_PROBLEM STATEMENT:_
When you reach the line containing "- 👀 I’m interested in ..." in the entries below, please begin setting down lines exactly, stop only after the last one, and add nothing else.

_DATA RECORDS:_
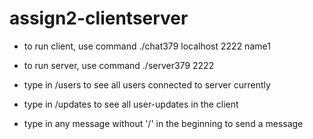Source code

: # assign2-clientserver

- to run client, use command ./chat379 localhost 2222 name1
- to run server, use command ./server379 2222

- type in /users to see all users connected to server currently
- type in /updates to see all user-updates in the client
- type in any message without '/' in the beginning to send a message
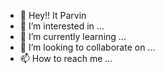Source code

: - 👋 Hey!! It Parvin 
- 👀 I’m interested in ...
- 🌱 I’m currently learning ...
- 💞️ I’m looking to collaborate on ...
- 📫 How to reach me ...

<!---
parveen11498/parveen11498 is a ✨ special ✨ repository because its `README.md` (this file) appears on your GitHub profile.
You can click the Preview link to take a look at your changes.
--->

_RESPONSE BOX:_
- 👀 I’m interested in ...
- 🌱 I’m currently learning ...
- 💞️ I’m looking to collaborate on ...
- 📫 How to reach me ...

<!---
parveen11498/parveen11498 is a ✨ special ✨ repository because its `README.md` (this file) appears on your GitHub profile.
You can click the Preview link to take a look at your changes.
--->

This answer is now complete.